Most direct billing insurers require an additional completed consent form. If you would like the clinic to direct bill on your behalf, we require an additional completed form to process direct billing for policies that require it. This electronic form will be emailed to your account email address within 72 hours following your initial consultation from our Wondershare DocuSign service. Please monitor your spam folder during this period.
This direct billing authorization must be received and completed accurately within 48 hours of our office sending it. We will wait 48 hours after sending the Wondershare direct billing authorization to receive the completed form.
If you fail to return the form to use within 48 hours of our office issuing it, the credit card on file will be billed for the services delivered, and a receipt will be issued. If you fail to return the form within our 48-hour window, you will need to submit this directly to your insurer for reimbursement.
For administrative reasons and costs associated with credit card fee returns, our office will not direct bill for services that have already been charged when forms are not returned within 48 hours of our office sending them. We appreciate your understanding and are happy to direct bill for future visits as soon as our office receives the completed forms.
Should your insurance details change, a new authorization will be required with the new policy details listed. Failure to provide the authorization forms or correct/updated information will result in your credit card being charged the full treatment value and an invoice issued. The patient will need to submit the invoice to their insurance for reimbursement. The clinic will not process direct billing for administrative reasons beyond 72 hours of a visit.
Multiple plans. We cannot always direct bill both plans due to insurance policy-related processes outside our control. In such instances, an invoice will be provided so a patient may submit it to a secondary insurer for further reimbursement if the clinic cannot complete both on their behalf.
Insurance Fine Print - Policy Hidden Limits - Please Read Your Policy Fine Print
We often get the question, "I provided my insurance and have X $ amount of coverage; why did they not cover the whole visit, even though I have X% coverage, and why am I still being charged?"
Insurance policies can be complex, with fine print that can be difficult to navigate. These policies often advertise a certain percentage of coverage (e.g. 90%) and a total dollar value for the services they cover (e.g. chiro $500/year).
A policy worded like the one above leaves the policyholder assuming for a $200 initial consultation, their insurance will pay $180 for their visit. However, this is where the sneaky fine print in the policies comes into play. When we direct bill policies, our office is often provided with statements such as the following:
"You were reimbursed the maximum amount allowed based on reasonable and customary charges for this expense."
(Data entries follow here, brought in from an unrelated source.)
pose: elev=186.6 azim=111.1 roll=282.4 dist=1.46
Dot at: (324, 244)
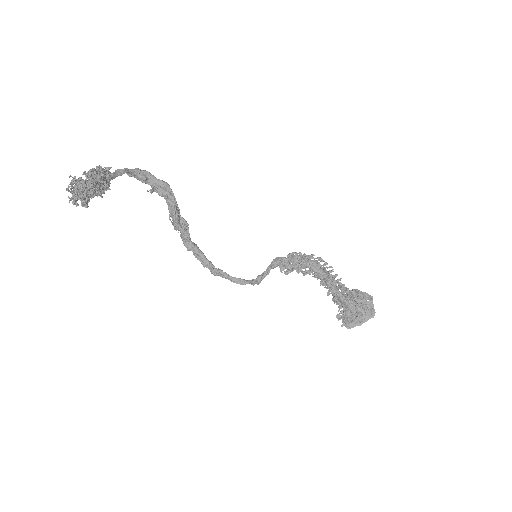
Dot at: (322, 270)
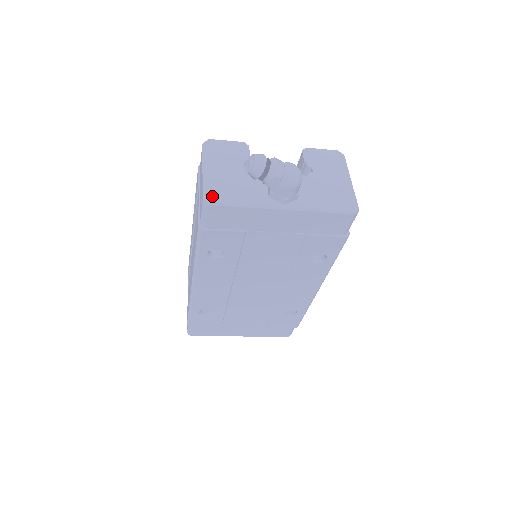
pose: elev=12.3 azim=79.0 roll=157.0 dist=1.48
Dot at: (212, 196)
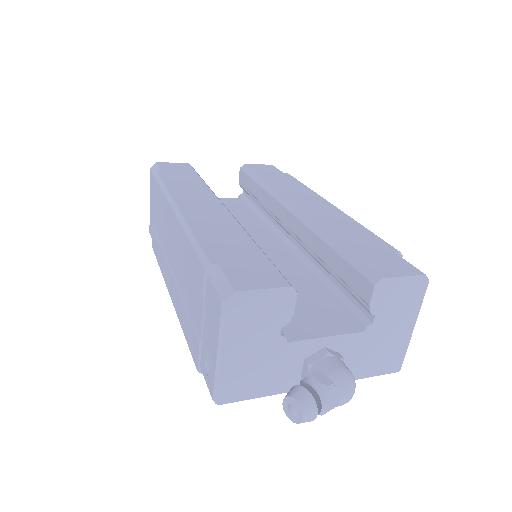
Dot at: (226, 395)
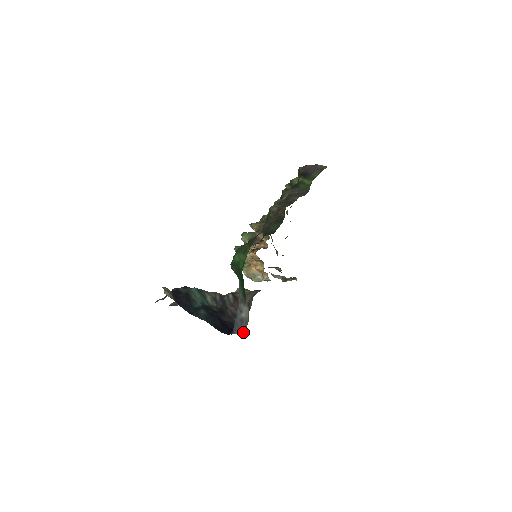
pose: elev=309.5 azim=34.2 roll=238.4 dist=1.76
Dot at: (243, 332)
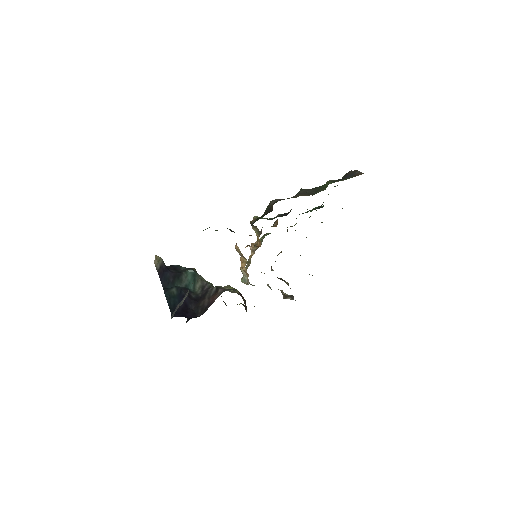
Dot at: (172, 316)
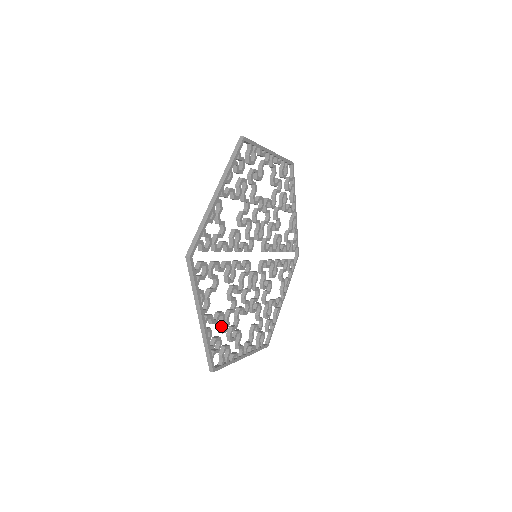
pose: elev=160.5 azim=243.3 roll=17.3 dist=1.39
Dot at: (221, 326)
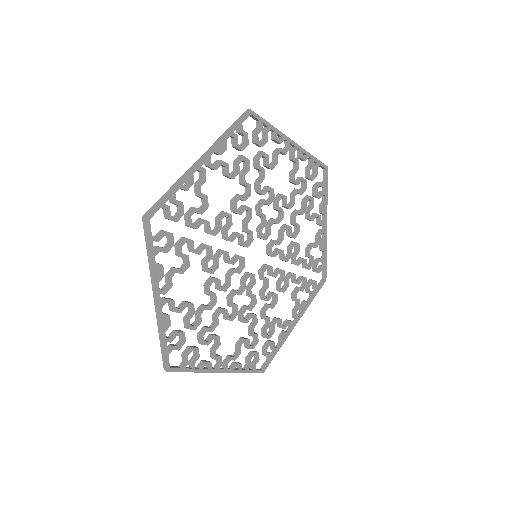
Dot at: (187, 319)
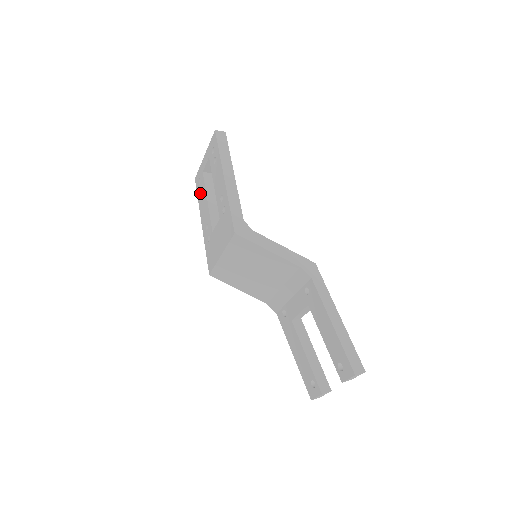
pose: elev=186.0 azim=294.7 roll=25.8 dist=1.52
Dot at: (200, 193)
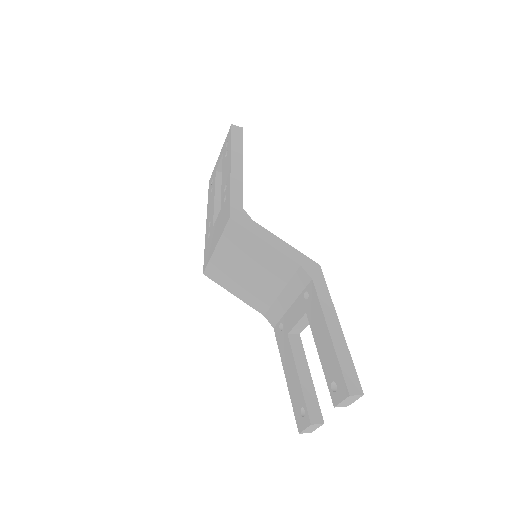
Dot at: (210, 193)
In your policy fine print, your insurance company arbitrarily decided on a maximum they would pay for any given visit type. These arbitrary numbers and percentages vary by company and policy. For example, a company may limit their per-service payment to $130 for an initial consultation and $50 for a follow-up consultation. These arbitrary limits are usually buried in the fine print of your policy. Using this example with a $200 initial consultation, the policyholder will still need to pay a $70 out-of-pocket expense, despite their policy stating there is a $500/year limit for chiropractic and offering them 90% coverage.
We understand our patient's frustration with this. Unfortunately, we have no way to check what a patient's coverage is. We encourage all patients to read the fine print of their policy and understand how their reimbursement might be limited by this sort of fine print prior to booking.
We will deal with frustrated patients in pain who then are faced with the added stress of interpreting the fine print of a misleading insurance policy advertising too often. If you feel your policy is an issue, please reach out to your insurer for clarification. Should they fail to address your concerns to your satisfaction, you could file a complaint with the insurance ombudsman of Alberta. The link is here:
Should you decide to file a complaint with a consumer complaint, our office will support you in every way. We consider this sort of practice to be false advertising and unfair to patients in pain. These misleading policies cause increased administration costs and put patients offside when they feel our office has made a mistake in their direct billing.
If your policy has been limited, we don't feel this is your fault, nor do we see it as ours. We'd like to see the industry changed to align with the expectations most consumers have as they read the general terms of their policy.